St. Jude launched a unique research immersion program for Memphis area high school students. An initiative outlined in the St. Jude FY22–27 Strategic Plan, the internship program provides structured educational and hands-on experience for students interested in biomedical science. It also helps to enrich and increase the diversity of the scientific workforce by providing opportunities for highly talented students who reflect Shelby County demographics.

3 women in lab coats

Program purpose

A lack of diversity in the biomedical workforce is a fundamental problem that affects the rate and direction of scientific progress. It also has a negative impact on access to care in the U.S. and around the globe.

To address this challenge, St. Jude launched an eight-week summer high school research immersion program to provide structured educational and authentic research experiences for students interested in biomedical science.

Equitable Selection Process

The program was intentional to incorporate best-practices for ensuring an equitable selection process. To reduce reviewer bias, the selection process involved multiple rounds of blinded and unblinded review from a diverse group.

Peer and Mentorship Relationships 

Positive relationships and a sense of belonging are integral in fostering the development of scientific identity and ensuring retention of future scientists in the biomedical career pathway—especially for students from marginalized backgrounds. In designing the program, the St. Jude STEMM Education and Outreach Program staff carefully considered the programmatic structures put in place and how these structures might work to foster relationships within the program—both peer-peer relationships and mentor-mentee relationships.

To promote strong, positive peer-peer relationships, students entered research spaces in pairs rather than individually, which is often the case in research immersion programs. It can be very intimidating for students to walk into a research space all alone, fearing that everyone there is much smarter than them, or that they’re going to make a mistake or break a very expensive piece of equipment. 

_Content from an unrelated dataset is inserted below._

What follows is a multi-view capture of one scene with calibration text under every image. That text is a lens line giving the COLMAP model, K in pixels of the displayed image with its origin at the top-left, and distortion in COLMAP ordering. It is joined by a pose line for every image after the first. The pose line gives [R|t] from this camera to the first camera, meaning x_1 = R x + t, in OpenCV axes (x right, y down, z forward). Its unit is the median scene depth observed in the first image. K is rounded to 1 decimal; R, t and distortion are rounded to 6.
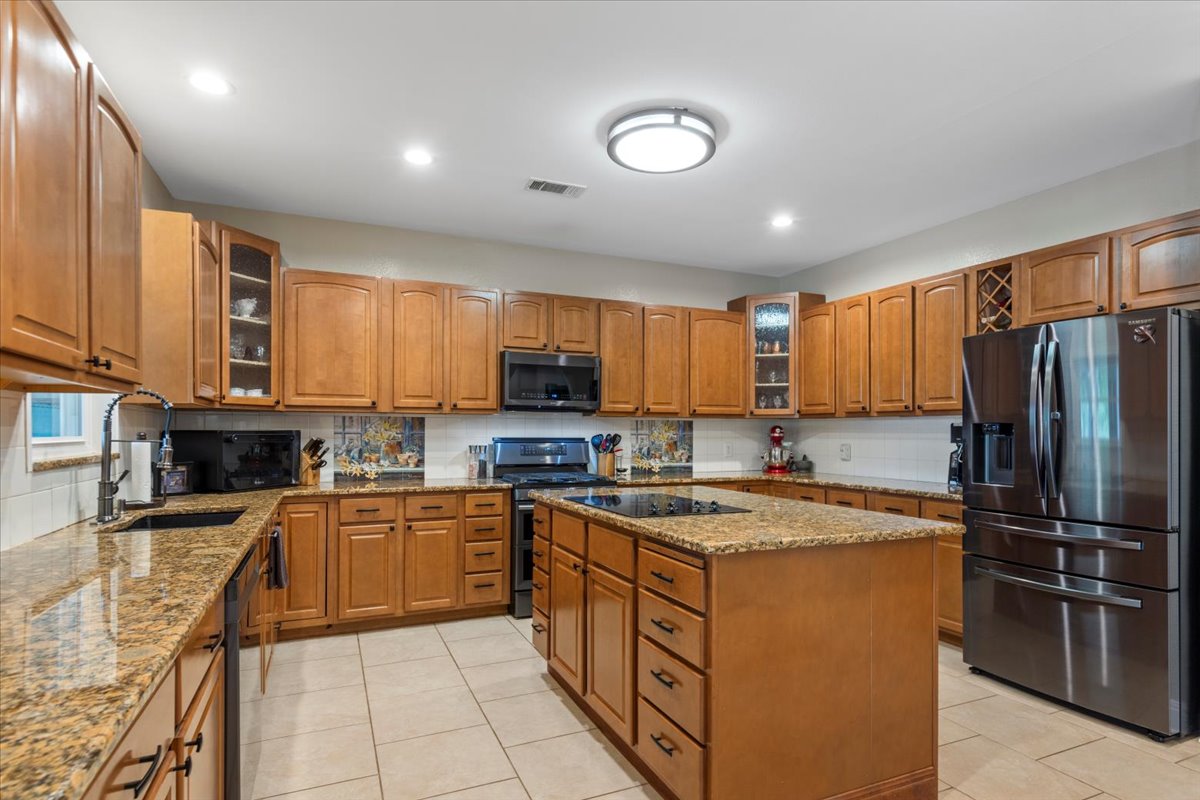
lens RADIAL K [[597.1, 0, 597.7], [0, 597.1, 428.8], [0, 0, 1]] dist [-0.001338, -0.000305]
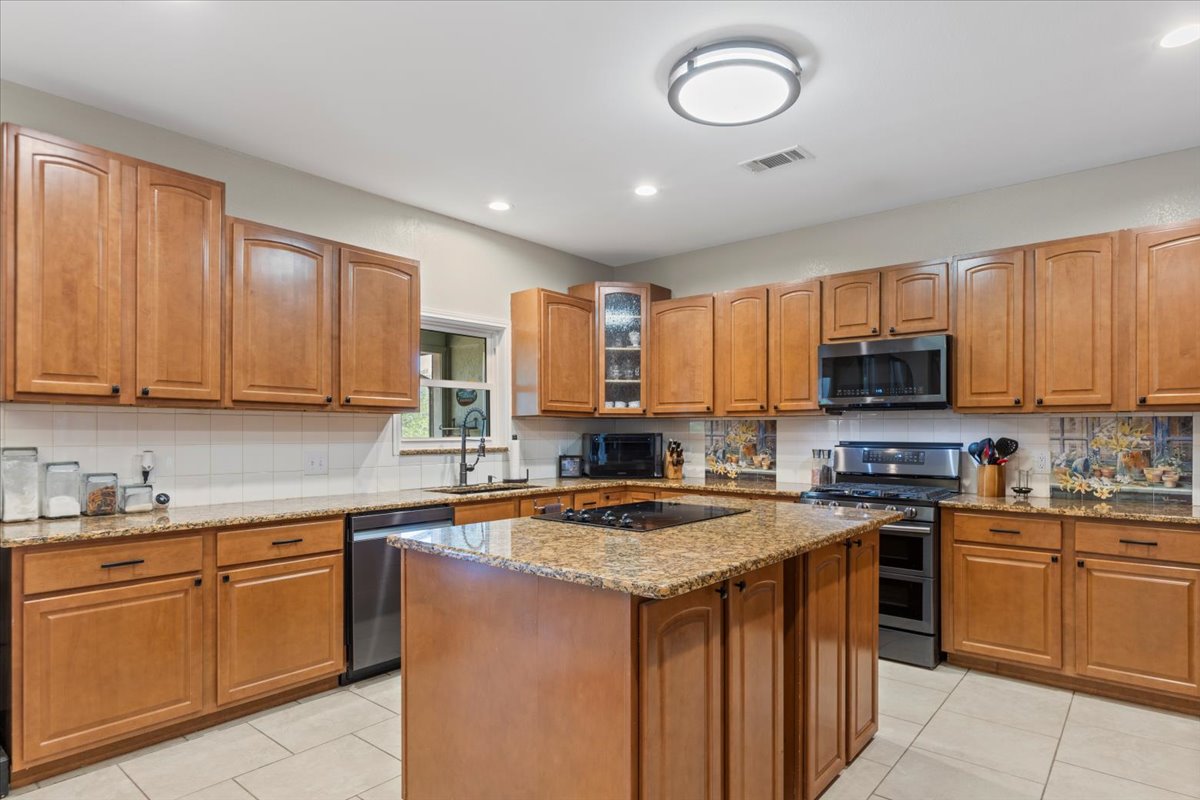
lens RADIAL K [[668.8, 0, 599.1], [0, 668.8, 437.1], [0, 0, 1]] dist [0.002299, 0.000218]
pose [[0.438167, 0.003544, -0.898886, 0.593433], [0.000671, 0.999991, 0.004269, 0.004410], [0.898893, -0.002474, 0.438161, 0.247793]]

These fears can manifest themselves into feelings of imposter syndrome where students convince themselves that they don’t belong. Having students work in pairs offsets these fears by providing a sense of companionship and reassurance that they aren’t the only novice in the room.

To promote strong, positive mentorship relationships, mentors and mentees conducted an activity to co-create their shared expectations and norms for the mentorship relationship. Together, they mapped out how they like to give and receive feedback, what their goals were for the mentorship relationship, their thoughts on how to foster a healthy mentorship relationship, and what their individual roles were in the relationship. These structures helped ensure that all participants (mentors and mentees) felt valued and heard, which is an often overlooked factor in promoting equity.

Emerging Leaders in Biomedical Research Program

The Emerging Leaders in Biomedical Research Program develops leaders in biomedical research by providing them with mentored research experiences at St. Jude coupled with intentional leadership training, which include topics such as laboratory management and effective mentorship. Participating students have the opportunity to practice these skills alongside their mentor during the High School Research Immersion Program. Upper-level undergraduate students majoring in a STEMM field from Memphis-area colleges and universities, including Christian Brothers University, LeMoyne-Owen College, Rhodes College, and The University of Memphis are eligible to apply.

Virtual Science Journal Clubs


The St. Jude Virtual Science Journal Club connects high school students with professional scientists. The program consists of three sessions during the Spring semester in which a professional scientist from St. Jude or another local research institution “visits” the classroom via a virtual platform to discuss findings from a scientific journal. This program is suitable for advanced-level biology and chemistry classes. 

The Virtual Journal Clubs are funded through the Science Education Partnership Award (SEPA) through the National Institute of General Medicine (NIGMS).

Cancer Control and Disparities Fellowship 

The Cancer Control and Disparities Fellowship engages high school students in a mentored, summer research experience that connects to project-based learning activities at their local school. This program is a partnership among St. Jude, the University of Tennessee Health Science Center, the University of Memphis, and Memphis-area high schools.